Give again, exactly as written, each line of the material below starting at the line that contains "fx_px: 2649" and ending at the line that contains "exposure_s: 1/3906". Both ends count, and no other line does.
+++
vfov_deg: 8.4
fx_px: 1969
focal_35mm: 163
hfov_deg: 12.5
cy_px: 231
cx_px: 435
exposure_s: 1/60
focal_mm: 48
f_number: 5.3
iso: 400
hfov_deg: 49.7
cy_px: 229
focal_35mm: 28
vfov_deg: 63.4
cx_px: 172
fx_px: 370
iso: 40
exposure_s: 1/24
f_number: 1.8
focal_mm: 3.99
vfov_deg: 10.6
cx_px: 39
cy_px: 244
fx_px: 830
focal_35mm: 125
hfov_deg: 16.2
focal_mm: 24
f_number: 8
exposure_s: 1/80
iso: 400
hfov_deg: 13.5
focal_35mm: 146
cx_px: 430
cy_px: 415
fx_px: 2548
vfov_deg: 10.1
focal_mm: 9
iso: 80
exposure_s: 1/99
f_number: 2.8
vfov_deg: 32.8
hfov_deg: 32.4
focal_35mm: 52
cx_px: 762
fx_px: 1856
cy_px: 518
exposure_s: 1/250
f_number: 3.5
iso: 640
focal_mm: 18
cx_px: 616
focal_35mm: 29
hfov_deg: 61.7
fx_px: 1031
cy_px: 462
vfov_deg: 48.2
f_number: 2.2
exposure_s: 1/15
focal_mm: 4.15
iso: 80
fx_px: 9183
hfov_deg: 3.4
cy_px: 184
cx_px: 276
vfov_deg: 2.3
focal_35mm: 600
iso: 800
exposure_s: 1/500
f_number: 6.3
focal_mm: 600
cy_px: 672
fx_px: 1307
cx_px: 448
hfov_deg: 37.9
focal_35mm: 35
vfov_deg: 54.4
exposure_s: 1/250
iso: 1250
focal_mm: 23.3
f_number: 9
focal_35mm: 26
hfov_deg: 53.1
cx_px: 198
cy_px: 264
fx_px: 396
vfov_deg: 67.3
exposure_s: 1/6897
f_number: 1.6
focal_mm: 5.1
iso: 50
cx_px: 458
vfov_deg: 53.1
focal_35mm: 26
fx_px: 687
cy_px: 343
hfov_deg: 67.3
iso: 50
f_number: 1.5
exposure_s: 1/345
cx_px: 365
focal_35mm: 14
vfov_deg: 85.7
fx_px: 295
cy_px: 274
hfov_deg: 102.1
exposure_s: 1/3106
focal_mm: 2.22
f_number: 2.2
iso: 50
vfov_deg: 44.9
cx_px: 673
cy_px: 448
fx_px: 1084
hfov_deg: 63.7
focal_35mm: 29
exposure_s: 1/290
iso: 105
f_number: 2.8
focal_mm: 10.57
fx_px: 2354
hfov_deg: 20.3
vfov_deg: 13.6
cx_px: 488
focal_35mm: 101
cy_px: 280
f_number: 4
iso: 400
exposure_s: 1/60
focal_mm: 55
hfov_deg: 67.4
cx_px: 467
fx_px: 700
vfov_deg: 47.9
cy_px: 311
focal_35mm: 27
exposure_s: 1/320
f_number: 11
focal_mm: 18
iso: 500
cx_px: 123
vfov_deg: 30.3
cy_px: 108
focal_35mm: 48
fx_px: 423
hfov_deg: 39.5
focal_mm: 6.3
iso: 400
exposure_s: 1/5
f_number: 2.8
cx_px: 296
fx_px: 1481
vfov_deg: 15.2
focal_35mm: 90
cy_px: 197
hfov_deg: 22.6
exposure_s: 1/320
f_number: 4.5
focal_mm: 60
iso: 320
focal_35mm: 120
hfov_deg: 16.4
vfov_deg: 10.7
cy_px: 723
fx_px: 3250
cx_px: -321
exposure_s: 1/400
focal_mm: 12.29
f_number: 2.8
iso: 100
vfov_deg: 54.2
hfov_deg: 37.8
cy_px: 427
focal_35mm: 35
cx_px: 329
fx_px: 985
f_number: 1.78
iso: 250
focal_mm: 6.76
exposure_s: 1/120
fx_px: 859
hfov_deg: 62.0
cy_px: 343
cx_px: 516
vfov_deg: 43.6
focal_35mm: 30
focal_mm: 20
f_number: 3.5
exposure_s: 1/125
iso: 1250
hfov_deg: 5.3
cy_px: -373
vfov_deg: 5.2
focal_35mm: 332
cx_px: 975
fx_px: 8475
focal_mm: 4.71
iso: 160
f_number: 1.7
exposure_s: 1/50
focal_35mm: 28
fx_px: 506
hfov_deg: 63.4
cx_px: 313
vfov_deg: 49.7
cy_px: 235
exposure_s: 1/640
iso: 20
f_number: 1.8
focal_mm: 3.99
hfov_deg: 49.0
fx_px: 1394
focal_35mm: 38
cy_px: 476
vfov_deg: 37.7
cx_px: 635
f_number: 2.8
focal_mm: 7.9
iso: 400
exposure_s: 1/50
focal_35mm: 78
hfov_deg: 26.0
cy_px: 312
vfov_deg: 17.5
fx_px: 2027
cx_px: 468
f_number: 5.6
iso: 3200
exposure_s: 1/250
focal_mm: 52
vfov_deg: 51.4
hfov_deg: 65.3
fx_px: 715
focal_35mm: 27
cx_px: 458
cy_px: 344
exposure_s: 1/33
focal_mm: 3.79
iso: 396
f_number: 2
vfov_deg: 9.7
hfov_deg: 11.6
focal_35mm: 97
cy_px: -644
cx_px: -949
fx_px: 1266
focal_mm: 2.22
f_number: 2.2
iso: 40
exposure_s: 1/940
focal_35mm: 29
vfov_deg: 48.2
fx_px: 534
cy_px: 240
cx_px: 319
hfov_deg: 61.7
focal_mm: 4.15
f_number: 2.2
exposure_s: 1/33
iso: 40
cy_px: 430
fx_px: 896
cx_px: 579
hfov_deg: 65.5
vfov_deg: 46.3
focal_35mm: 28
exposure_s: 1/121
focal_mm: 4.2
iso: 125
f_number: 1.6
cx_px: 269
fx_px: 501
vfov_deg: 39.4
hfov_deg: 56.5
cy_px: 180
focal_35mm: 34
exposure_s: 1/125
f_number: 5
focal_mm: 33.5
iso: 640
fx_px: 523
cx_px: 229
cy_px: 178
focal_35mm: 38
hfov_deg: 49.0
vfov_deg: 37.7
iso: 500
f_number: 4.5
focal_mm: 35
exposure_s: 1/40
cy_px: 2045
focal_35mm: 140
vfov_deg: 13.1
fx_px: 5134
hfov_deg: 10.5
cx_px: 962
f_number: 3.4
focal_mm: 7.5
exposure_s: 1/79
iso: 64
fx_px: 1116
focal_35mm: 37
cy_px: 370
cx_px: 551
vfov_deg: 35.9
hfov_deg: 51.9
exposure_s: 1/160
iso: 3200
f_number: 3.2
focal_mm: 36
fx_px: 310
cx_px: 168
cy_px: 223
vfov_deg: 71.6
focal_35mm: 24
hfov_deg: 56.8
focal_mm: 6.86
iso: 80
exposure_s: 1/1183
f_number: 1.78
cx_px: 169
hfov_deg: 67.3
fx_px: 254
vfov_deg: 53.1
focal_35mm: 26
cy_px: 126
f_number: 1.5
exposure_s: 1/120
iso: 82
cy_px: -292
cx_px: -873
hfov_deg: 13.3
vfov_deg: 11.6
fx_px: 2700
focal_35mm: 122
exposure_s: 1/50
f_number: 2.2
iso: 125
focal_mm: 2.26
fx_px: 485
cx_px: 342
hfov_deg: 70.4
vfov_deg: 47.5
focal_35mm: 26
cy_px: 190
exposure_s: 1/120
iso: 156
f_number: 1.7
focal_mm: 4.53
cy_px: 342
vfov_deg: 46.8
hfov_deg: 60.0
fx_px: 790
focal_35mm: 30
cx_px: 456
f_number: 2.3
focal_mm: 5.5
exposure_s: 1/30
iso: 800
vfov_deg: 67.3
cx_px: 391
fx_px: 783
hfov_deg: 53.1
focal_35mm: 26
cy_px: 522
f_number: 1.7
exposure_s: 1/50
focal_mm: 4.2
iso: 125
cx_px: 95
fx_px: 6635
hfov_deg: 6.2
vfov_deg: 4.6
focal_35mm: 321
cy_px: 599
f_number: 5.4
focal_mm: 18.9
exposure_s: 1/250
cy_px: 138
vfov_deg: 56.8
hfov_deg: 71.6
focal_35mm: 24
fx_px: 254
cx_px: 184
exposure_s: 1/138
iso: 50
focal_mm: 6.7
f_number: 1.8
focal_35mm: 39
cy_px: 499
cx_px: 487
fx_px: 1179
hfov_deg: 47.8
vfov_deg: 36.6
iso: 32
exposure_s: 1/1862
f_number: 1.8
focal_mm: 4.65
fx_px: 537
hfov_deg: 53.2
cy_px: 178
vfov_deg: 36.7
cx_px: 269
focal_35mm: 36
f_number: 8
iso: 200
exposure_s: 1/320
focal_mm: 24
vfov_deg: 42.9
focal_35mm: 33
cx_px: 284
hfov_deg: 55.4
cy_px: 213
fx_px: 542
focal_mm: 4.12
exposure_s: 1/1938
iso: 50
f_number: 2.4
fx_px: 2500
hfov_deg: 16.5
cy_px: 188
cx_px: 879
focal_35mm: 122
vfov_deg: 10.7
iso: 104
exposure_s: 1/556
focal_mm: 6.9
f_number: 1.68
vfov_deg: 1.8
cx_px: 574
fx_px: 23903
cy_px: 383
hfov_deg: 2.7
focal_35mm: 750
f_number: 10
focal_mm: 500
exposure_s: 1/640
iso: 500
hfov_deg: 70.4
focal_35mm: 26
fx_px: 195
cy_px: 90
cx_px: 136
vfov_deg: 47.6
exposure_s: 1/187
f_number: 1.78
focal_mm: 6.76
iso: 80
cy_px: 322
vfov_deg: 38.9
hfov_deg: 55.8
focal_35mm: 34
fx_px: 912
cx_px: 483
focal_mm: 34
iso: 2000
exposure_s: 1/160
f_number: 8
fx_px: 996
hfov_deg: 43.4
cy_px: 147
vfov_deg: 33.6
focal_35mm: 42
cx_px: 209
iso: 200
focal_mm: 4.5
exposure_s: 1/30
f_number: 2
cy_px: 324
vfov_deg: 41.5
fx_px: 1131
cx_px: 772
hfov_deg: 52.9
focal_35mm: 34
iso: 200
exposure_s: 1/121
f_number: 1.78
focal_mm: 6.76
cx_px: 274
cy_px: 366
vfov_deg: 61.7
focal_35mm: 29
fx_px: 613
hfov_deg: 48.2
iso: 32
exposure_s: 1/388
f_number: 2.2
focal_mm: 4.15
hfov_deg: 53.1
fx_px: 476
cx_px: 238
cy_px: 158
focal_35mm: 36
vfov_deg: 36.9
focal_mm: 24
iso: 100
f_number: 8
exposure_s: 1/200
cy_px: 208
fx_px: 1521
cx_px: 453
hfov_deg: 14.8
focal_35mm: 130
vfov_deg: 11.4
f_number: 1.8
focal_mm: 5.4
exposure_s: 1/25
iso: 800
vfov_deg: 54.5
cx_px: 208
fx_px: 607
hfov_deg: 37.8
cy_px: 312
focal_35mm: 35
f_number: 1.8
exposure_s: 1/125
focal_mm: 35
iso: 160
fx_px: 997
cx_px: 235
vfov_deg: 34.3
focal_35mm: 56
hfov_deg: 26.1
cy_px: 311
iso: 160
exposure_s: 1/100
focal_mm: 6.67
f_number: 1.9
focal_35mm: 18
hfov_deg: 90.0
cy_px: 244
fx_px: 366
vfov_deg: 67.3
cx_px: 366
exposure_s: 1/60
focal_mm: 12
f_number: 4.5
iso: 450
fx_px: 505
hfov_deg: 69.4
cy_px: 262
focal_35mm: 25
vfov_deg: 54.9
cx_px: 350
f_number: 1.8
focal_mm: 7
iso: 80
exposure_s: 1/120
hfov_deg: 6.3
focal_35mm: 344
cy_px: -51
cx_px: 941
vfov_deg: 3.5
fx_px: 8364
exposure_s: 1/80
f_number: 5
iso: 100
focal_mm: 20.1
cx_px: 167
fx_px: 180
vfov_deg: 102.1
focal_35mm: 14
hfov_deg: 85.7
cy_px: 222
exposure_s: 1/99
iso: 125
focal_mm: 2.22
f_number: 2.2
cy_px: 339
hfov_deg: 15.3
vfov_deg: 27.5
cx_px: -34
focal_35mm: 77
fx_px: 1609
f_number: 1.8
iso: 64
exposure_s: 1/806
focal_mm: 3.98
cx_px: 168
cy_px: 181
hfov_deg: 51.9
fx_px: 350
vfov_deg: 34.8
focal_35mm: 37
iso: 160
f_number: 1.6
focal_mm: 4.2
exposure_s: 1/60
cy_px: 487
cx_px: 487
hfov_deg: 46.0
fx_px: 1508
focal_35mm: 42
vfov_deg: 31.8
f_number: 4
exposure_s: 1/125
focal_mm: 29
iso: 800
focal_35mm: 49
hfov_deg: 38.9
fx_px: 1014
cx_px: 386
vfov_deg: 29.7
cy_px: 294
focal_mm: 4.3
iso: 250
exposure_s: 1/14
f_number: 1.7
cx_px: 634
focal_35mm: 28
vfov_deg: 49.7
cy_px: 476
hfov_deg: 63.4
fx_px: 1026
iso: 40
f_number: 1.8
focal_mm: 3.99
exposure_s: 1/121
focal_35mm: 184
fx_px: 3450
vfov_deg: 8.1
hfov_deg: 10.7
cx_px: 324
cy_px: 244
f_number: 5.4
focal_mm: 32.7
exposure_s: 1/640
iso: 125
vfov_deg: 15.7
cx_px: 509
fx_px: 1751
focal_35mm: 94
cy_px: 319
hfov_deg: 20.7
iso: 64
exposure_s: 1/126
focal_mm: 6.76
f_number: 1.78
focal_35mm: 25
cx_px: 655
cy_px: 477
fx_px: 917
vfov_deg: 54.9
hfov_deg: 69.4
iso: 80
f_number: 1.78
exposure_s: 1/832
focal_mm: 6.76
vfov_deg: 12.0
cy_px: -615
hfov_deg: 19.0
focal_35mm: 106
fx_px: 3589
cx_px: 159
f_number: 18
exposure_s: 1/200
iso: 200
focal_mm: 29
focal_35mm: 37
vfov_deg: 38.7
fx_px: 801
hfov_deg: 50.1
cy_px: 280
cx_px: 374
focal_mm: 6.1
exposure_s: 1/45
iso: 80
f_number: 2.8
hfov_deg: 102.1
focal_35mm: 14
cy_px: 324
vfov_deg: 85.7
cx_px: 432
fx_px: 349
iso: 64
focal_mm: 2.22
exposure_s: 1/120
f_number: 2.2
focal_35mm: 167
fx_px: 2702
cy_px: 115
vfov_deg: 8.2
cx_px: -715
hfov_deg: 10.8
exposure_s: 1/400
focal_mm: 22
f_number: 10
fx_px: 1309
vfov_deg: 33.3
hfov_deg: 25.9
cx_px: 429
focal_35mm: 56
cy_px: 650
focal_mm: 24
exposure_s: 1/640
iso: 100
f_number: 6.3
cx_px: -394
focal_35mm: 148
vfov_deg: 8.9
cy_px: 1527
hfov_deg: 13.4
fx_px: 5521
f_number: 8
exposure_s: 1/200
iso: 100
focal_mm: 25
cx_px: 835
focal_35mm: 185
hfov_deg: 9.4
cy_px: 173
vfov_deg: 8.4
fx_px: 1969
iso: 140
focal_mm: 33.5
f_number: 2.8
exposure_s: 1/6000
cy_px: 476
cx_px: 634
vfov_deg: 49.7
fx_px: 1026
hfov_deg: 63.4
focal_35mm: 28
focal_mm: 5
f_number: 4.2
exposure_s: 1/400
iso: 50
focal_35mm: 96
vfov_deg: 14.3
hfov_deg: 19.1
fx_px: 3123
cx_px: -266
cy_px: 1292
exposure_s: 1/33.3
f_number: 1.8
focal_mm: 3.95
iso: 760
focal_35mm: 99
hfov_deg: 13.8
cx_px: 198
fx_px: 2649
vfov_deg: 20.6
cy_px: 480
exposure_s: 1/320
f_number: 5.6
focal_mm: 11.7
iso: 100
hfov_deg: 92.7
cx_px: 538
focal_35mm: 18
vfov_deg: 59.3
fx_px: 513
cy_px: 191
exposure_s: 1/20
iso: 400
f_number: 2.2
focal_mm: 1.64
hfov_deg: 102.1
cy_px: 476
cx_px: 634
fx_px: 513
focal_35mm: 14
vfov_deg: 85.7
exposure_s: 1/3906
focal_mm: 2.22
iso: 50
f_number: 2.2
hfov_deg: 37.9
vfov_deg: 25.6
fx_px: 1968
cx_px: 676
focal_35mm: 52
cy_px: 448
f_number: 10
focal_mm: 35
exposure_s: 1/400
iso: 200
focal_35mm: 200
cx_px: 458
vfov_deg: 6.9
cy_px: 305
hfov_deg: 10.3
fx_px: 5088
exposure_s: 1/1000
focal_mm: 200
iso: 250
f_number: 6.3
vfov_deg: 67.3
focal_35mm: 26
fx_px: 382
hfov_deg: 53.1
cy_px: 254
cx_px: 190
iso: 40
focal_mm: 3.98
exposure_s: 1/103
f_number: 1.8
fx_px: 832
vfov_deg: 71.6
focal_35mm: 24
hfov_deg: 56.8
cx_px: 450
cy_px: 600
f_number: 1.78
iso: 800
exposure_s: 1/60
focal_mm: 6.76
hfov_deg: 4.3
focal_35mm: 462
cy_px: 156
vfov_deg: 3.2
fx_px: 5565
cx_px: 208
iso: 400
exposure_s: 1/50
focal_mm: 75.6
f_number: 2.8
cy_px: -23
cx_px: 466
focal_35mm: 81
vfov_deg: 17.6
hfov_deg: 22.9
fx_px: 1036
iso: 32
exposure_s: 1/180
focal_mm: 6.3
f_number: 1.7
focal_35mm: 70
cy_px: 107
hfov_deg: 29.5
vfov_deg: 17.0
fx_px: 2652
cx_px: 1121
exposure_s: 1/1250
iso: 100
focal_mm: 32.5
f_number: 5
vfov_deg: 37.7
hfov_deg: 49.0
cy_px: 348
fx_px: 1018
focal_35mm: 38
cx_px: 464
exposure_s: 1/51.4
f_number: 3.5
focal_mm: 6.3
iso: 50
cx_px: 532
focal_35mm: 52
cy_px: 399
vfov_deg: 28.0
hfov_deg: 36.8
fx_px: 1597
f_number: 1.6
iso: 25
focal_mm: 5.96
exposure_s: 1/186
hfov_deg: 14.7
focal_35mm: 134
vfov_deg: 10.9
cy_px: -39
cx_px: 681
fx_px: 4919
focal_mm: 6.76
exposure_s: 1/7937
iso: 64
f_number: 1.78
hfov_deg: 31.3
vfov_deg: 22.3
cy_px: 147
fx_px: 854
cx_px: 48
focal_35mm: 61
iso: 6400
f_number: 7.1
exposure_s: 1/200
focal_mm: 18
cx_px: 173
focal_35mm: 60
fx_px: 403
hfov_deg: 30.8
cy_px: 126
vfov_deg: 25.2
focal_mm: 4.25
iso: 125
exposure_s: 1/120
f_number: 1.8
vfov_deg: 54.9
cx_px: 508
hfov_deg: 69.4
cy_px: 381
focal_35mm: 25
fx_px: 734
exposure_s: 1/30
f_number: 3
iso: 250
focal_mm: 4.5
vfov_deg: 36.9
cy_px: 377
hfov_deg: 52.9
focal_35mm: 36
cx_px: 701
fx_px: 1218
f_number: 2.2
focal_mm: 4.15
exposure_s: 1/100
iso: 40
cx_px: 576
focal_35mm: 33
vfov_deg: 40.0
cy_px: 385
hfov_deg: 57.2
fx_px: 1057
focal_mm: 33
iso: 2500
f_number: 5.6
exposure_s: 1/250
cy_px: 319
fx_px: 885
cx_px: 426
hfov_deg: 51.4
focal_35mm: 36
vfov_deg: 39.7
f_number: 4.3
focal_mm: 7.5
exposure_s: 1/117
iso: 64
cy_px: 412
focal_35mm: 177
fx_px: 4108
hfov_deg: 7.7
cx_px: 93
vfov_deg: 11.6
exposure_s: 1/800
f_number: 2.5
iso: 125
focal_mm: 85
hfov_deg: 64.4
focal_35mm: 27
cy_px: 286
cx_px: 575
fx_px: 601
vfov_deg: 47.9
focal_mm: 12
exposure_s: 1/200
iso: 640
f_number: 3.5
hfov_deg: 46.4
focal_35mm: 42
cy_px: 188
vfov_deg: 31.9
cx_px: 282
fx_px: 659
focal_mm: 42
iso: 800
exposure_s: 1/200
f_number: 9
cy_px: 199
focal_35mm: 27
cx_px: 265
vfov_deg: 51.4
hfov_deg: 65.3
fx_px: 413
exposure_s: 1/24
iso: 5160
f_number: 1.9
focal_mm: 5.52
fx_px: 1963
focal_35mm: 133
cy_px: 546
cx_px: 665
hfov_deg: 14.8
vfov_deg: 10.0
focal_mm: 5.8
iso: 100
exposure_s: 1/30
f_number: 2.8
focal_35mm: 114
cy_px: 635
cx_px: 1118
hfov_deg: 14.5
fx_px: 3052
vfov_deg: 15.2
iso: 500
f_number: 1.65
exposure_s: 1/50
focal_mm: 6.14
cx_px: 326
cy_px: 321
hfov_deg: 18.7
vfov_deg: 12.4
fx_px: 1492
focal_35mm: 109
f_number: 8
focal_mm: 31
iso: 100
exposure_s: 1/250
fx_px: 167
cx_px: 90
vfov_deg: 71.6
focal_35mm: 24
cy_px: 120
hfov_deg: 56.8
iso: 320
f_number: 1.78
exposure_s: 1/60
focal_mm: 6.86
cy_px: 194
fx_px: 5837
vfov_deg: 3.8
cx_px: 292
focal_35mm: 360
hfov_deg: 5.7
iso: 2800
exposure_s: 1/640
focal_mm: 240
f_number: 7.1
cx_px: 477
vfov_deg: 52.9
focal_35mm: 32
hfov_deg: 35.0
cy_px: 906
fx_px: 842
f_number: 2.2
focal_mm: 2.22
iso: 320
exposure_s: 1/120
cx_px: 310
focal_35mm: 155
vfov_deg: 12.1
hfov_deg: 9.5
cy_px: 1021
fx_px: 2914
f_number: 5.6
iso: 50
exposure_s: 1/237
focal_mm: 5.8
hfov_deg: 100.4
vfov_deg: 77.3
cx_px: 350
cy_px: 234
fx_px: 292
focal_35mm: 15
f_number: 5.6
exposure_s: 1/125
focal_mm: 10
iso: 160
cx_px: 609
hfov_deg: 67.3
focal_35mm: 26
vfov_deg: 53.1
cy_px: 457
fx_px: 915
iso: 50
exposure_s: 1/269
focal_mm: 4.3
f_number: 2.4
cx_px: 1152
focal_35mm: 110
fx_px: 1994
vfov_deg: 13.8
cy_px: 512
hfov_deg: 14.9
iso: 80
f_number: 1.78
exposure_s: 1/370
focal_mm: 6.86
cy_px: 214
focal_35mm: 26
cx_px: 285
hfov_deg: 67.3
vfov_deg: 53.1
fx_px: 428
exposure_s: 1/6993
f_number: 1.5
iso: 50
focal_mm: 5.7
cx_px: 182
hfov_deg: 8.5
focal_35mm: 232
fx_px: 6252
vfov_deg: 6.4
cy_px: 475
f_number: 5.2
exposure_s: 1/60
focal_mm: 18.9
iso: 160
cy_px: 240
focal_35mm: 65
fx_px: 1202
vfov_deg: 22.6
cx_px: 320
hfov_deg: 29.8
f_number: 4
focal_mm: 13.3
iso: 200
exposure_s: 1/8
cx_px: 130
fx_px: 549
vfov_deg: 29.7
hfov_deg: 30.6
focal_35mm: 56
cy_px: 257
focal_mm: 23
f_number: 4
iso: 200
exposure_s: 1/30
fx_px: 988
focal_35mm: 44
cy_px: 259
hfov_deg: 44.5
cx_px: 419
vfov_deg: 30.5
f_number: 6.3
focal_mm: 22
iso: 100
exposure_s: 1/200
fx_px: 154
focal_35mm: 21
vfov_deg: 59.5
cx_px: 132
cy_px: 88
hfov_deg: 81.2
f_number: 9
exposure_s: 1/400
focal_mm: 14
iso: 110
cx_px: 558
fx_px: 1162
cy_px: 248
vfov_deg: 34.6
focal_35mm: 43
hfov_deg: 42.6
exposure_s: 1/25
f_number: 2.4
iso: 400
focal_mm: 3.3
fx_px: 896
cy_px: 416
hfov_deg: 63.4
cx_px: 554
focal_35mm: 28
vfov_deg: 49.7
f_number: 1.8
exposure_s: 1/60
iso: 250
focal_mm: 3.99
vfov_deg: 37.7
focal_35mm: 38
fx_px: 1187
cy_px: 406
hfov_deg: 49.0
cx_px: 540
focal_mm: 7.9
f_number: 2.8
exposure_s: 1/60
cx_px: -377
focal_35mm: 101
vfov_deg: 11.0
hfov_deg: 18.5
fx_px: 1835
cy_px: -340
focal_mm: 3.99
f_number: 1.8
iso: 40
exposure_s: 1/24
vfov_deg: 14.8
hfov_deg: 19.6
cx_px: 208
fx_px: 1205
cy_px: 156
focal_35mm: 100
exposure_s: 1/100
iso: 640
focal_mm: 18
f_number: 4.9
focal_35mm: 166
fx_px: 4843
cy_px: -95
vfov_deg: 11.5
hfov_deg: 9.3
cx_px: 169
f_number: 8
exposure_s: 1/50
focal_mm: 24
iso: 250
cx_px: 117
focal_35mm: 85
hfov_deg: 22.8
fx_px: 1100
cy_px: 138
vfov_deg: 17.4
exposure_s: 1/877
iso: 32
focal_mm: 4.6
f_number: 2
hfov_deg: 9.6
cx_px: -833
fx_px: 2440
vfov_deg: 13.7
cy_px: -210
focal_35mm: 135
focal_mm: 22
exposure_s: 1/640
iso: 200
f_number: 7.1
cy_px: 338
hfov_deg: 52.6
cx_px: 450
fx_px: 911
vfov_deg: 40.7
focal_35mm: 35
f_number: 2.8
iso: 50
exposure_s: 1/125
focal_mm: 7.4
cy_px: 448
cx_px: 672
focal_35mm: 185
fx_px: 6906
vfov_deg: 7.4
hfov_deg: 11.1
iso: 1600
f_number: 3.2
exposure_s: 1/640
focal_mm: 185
+++
**TASK OUTPUT:**
fx_px: 2649
vfov_deg: 20.6
cy_px: 480
exposure_s: 1/320
f_number: 5.6
focal_mm: 11.7
iso: 100
hfov_deg: 92.7
cx_px: 538
focal_35mm: 18
vfov_deg: 59.3
fx_px: 513
cy_px: 191
exposure_s: 1/20
iso: 400
f_number: 2.2
focal_mm: 1.64
hfov_deg: 102.1
cy_px: 476
cx_px: 634
fx_px: 513
focal_35mm: 14
vfov_deg: 85.7
exposure_s: 1/3906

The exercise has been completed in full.